- Born: 3 September 1995 (age 31) Hanoi, Vietnam
- Height: 170 cm (5 ft 7 in)

Gymnastics career
- Discipline: Men's artistic gymnastics
- Country represented: Vietnam;
- Medal record
Representing Vietnam
Asian Games
| Bronze medal – third place | 2014 Incheon | Parallel bars |
Asian Championships
| Bronze medal – third place | 2017 Bangkok | Parallel bars |
| Bronze medal – third place | 2019 Ulaanbaatar | Parallel bars |
Southeast Asian Games
| Gold medal – first place | 2015 Singapore | Team |
| Gold medal – first place | 2015 Singapore | All-around |
| Gold medal – first place | 2015 Singapore | Parallel bars |
| Gold medal – first place | 2015 Singapore | Horizontal bar |
| Gold medal – first place | 2017 Kuala Lumpur | Team |
| Gold medal – first place | 2017 Kuala Lumpur | Parallel bars |
| Gold medal – first place | 2019 Philippines | Parallel bars |
| Gold medal – first place | 2019 Philippines | Horizontal bar |
| Gold medal – first place | 2021 Vietnam | Team |
| Gold medal – first place | 2023 Cambodia | Team |
| Gold medal – first place | 2023 Cambodia | Horizontal bar |
| Gold medal – first place | 2025 Thailand | Men's parallel bars |
| Silver medal – second place | 2019 Philippines | All-around |
| Silver medal – second place | 2017 Kuala Lumpur | Horizontal bar |
| Silver medal – second place | 2023 Cambodia | Parallel bars |
| Bronze medal – third place | 2019 Philippines | Pommel horse |
| Bronze medal – third place | 2021 Vietnam | All-around |
| Bronze medal – third place | 2023 Cambodia | All-around |
| Bronze medal – third place | 2025 Thailand | Horizontal bar |
FIG World Cup
| Event | 1st | 2nd | 3rd |
| Apparatus World Cup | 0 | 0 | 1 |
| World Challenge Cup | 1 | 0 | 0 |
| Total | 1 | 0 | 1 |

= Đinh Phương Thành =

Vietnamese artistic gymnast (born 1995)

Đinh Phương Thành (born 3 September 1995) is a Vietnamese artistic gymnast. He is the 2014 Asian Games bronze medalist in the parallel bars. He is an 11-time SEA Games champion, and he represented Vietnam at the 2020 Summer Olympics.

== Gymnastics career ==
Thành's family put him into gymnastics to improve his health because he was frequently sick as a child. When he was seven, he moved to China to improve his training.

=== 2014–2015 ===
Thành competed at the 2014 Asian Games and helped the Vietnamese team finish fifth. He advanced into the parallel bars final and won the bronze medal behind Yuya Kamoto and Anton Fokin. At the 2015 SEA Games, he helped Vietnam win the team gold medal. He then won the gold medal in the all-around final with a total score of 86.150, becoming the first Vietnamese male artistic gymnast to win the SEA Games all-around title. He won two more gold medals in the parallel bars and horizontal bar final.

=== 2017–2020 ===
At the 2017 Asian Championships, Thành won a bronze medal on the parallel bars. Then at the 2017 SEA Games, he helped Vietnam defend the team title by nearly 14 points. In the event finals, he won a gold medal on the parallel bars and a silver medal on the horizontal bar. He won a gold medal on the parallel bars at the 2018 Koper World Challenge Cup. He then competed at the 2018 Asian Games and helped Vietname finish fifth in the team event.

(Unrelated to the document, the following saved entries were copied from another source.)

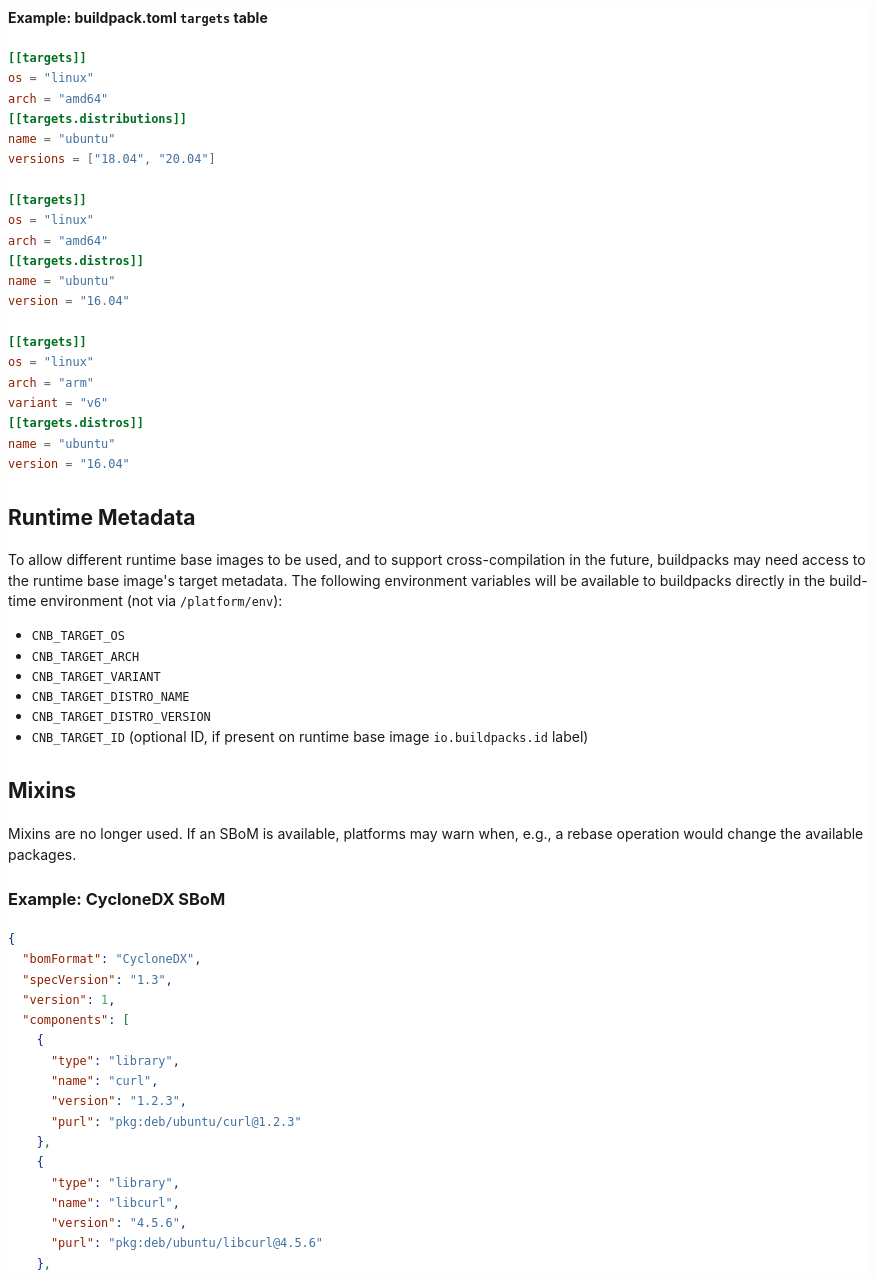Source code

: #### Example: buildpack.toml `targets` table

```toml
[[targets]]
os = "linux"
arch = "amd64"
[[targets.distributions]]
name = "ubuntu"
versions = ["18.04", "20.04"]

[[targets]]
os = "linux"
arch = "amd64"
[[targets.distros]]
name = "ubuntu"
version = "16.04"

[[targets]]
os = "linux"
arch = "arm"
variant = "v6"
[[targets.distros]]
name = "ubuntu"
version = "16.04"
```

## Runtime Metadata

To allow different runtime base images to be used, and to support cross-compilation in the future, buildpacks may need access to the runtime base image's target metadata.
The following environment variables will be available to buildpacks directly in the build-time environment (not via `/platform/env`):
- `CNB_TARGET_OS`
- `CNB_TARGET_ARCH`
- `CNB_TARGET_VARIANT`
- `CNB_TARGET_DISTRO_NAME`
- `CNB_TARGET_DISTRO_VERSION`
- `CNB_TARGET_ID` (optional ID, if present on runtime base image `io.buildpacks.id` label)

## Mixins

Mixins are no longer used. If an SBoM is available, platforms may warn when, e.g., a rebase operation would change the available packages.

### Example: CycloneDX SBoM

```json
{
  "bomFormat": "CycloneDX",
  "specVersion": "1.3",
  "version": 1,
  "components": [
    {
      "type": "library",
      "name": "curl",
      "version": "1.2.3",
      "purl": "pkg:deb/ubuntu/curl@1.2.3"
    },
    {
      "type": "library", 
      "name": "libcurl",
      "version": "4.5.6",
      "purl": "pkg:deb/ubuntu/libcurl@4.5.6"
    },
```

[meta]: #meta
[summary]: #summary
[motivation]: #motivation
[what-it-is]: #what-it-is
[how-it-works]: #how-it-works
[drawbacks]: #drawbacks
[alternatives]: #alternatives
[unresolved-questions]: #unresolved-questions
[spec-changes]: #spec-changes
[meta-1]: #meta-1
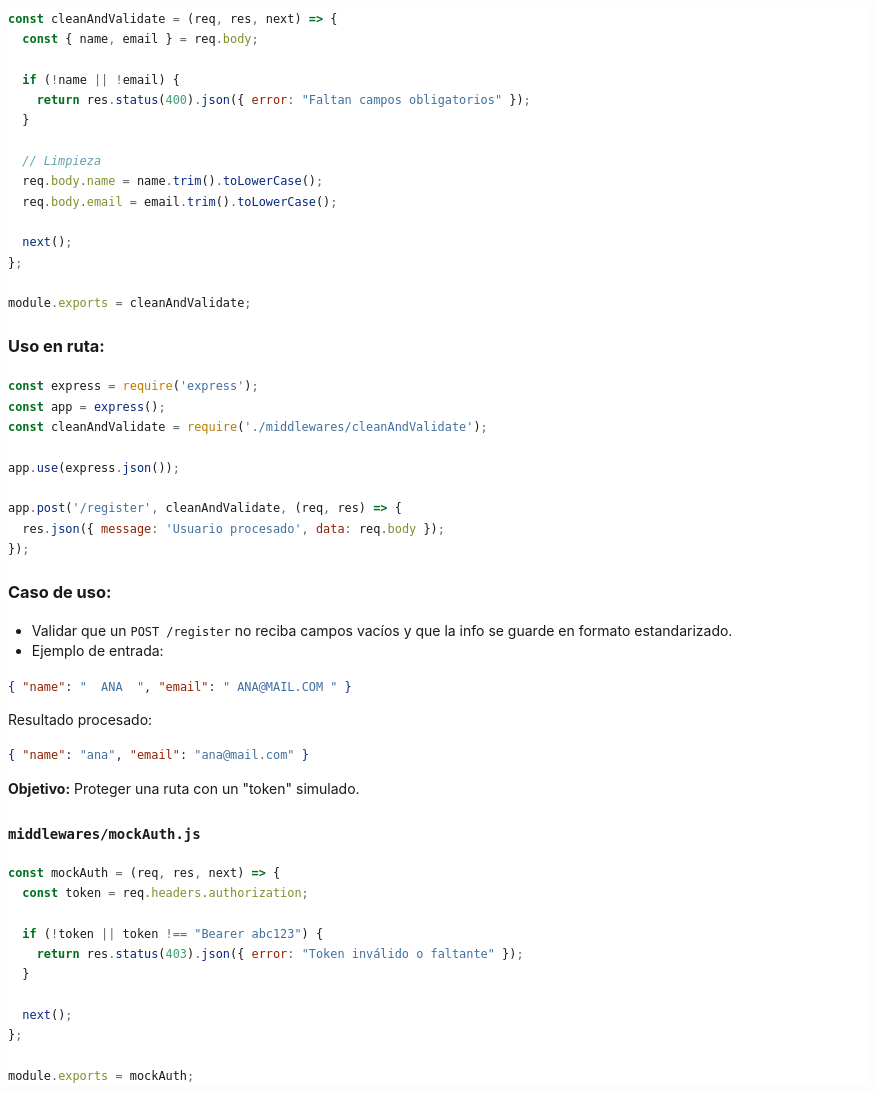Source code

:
 ```js
const cleanAndValidate = (req, res, next) => {
  const { name, email } = req.body;

  if (!name || !email) {
    return res.status(400).json({ error: "Faltan campos obligatorios" });
  }

  // Limpieza
  req.body.name = name.trim().toLowerCase();
  req.body.email = email.trim().toLowerCase();

  next();
};

module.exports = cleanAndValidate;
```

### Uso en ruta:

```js
const express = require('express');
const app = express();
const cleanAndValidate = require('./middlewares/cleanAndValidate');

app.use(express.json());

app.post('/register', cleanAndValidate, (req, res) => {
  res.json({ message: 'Usuario procesado', data: req.body });
});
```

### Caso de uso:
- Validar que un `POST /register` no reciba campos vacíos y que la info se guarde en formato estandarizado.
- Ejemplo de entrada:
```json
{ "name": "  ANA  ", "email": " ANA@MAIL.COM " }
```
Resultado procesado:
```json
{ "name": "ana", "email": "ana@mail.com" }
```


**Objetivo:** Proteger una ruta con un "token" simulado.

### `middlewares/mockAuth.js`

```js
const mockAuth = (req, res, next) => {
  const token = req.headers.authorization;

  if (!token || token !== "Bearer abc123") {
    return res.status(403).json({ error: "Token inválido o faltante" });
  }

  next();
};

module.exports = mockAuth;
```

Thành won his second consecutive parallel bars bronze medal at the 2019 Asian Championships. Then at the 2019 SEA Games, he won the all-around silver medal behind Carlos Yulo. In the event finals, he won gold medals on the parallel bars and horizontal bar and a bronze medal on the pommel horse. He won the parallel bars bronze medal at the 2020 Melbourne World Cup.

=== 2021–2025 ===
Because the 2021 Asian Championships were canceled due to the COVID-19 pandemic, the two Olympic berths that would have been awarded there were reallocated based on the results of the 2019 World Championships, and Thành received one of the spots. At the 2020 Summer Olympics, he only competed on the parallel bars and did not advance into the final.

Thành competed at the 2021 SEA Games and helped Vietnam win the team title, and he won the all-around bronze medal behind Carlos Yulo and teammate Lê Thanh Tùng. In the event finals, he won gold medals on both the parallel bars and the horizontal bar. Then at the 2023 SEA Games, he helped Vietnam defend its team title, and he won another all-around bronze medal, once again behind Yulo and Lê. He successfully defended his horizontal bar title but lost in the parallel bars final to Yulo.

Thành finished fourth in the parallel bars final at the 2025 Asian Championships.